What the task requires >> Give the line containing "And the 3D box for the cabinet from (7, 441)" again, exactly, along with all later lines of the entries, through the last one.
(Beginning of Given data)
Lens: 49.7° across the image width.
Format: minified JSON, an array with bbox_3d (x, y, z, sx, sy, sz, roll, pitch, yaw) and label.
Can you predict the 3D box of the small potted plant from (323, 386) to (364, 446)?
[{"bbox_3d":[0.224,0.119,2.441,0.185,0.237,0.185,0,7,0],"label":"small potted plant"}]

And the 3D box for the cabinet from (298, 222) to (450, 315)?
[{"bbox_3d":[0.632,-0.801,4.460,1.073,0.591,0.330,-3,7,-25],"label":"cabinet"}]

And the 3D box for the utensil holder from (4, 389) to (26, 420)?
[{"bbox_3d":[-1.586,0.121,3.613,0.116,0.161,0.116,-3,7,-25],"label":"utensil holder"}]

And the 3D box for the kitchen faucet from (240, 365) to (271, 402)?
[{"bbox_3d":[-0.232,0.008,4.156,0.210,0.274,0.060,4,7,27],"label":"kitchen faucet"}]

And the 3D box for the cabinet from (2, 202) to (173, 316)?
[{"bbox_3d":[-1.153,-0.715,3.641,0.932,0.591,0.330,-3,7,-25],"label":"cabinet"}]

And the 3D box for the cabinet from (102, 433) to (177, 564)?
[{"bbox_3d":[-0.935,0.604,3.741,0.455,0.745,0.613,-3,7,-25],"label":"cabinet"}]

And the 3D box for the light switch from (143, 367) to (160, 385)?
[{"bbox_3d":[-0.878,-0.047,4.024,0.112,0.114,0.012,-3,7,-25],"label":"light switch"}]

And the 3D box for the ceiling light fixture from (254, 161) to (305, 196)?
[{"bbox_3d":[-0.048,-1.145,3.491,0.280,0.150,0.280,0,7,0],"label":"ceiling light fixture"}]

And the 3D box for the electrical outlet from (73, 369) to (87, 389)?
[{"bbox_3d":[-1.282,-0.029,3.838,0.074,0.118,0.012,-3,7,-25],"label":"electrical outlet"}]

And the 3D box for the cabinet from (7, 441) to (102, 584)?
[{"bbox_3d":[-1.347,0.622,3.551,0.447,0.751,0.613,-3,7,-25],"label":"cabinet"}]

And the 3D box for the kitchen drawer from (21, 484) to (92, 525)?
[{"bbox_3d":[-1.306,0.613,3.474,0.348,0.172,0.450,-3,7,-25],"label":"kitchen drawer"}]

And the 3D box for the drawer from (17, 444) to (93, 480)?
(End of Given data)
Response >>
And the 3D box for the cabinet from (7, 441) to (102, 584)?
[{"bbox_3d":[-1.347,0.622,3.551,0.447,0.751,0.613,-3,7,-25],"label":"cabinet"}]

And the 3D box for the kitchen drawer from (21, 484) to (92, 525)?
[{"bbox_3d":[-1.306,0.613,3.474,0.348,0.172,0.450,-3,7,-25],"label":"kitchen drawer"}]

And the 3D box for the drawer from (17, 444) to (93, 480)?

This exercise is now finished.